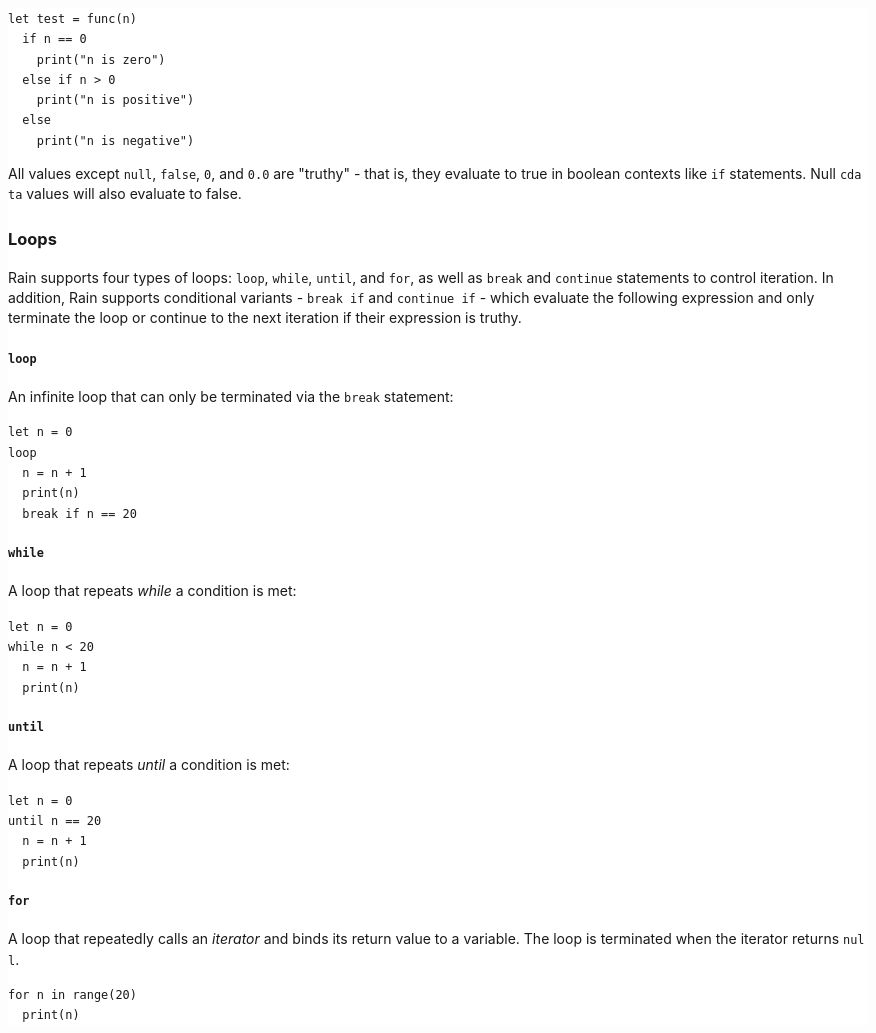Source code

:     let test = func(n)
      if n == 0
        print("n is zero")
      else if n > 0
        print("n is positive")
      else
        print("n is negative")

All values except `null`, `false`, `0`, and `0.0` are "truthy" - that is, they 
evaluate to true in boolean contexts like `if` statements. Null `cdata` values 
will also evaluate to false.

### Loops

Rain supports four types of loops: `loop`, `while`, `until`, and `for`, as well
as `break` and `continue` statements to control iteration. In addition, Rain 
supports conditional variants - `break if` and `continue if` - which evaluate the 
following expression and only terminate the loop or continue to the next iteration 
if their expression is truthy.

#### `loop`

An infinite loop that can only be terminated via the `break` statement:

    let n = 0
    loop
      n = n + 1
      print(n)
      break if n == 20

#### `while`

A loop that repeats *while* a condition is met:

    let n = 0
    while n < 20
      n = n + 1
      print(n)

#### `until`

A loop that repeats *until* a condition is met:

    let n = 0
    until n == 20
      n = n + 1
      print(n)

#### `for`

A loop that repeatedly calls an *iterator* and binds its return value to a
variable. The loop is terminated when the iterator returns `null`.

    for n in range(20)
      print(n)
━━━
| What you are asked to do |
Reproduce the listing above verbatim, leaving out the picture.

| Written response |
Source code

:     let test = func(n)
      if n == 0
        print("n is zero")
      else if n > 0
        print("n is positive")
      else
        print("n is negative")

All values except `null`, `false`, `0`, and `0.0` are "truthy" - that is, they 
evaluate to true in boolean contexts like `if` statements. Null `cdata` values 
will also evaluate to false.

### Loops

Rain supports four types of loops: `loop`, `while`, `until`, and `for`, as well
as `break` and `continue` statements to control iteration. In addition, Rain 
supports conditional variants - `break if` and `continue if` - which evaluate the 
following expression and only terminate the loop or continue to the next iteration 
if their expression is truthy.

#### `loop`

An infinite loop that can only be terminated via the `break` statement:

    let n = 0
    loop
      n = n + 1
      print(n)
      break if n == 20

#### `while`

A loop that repeats *while* a condition is met:

    let n = 0
    while n < 20
      n = n + 1
      print(n)

#### `until`

A loop that repeats *until* a condition is met:

    let n = 0
    until n == 20
      n = n + 1
      print(n)

#### `for`

A loop that repeatedly calls an *iterator* and binds its return value to a
variable. The loop is terminated when the iterator returns `null`.

    for n in range(20)
      print(n)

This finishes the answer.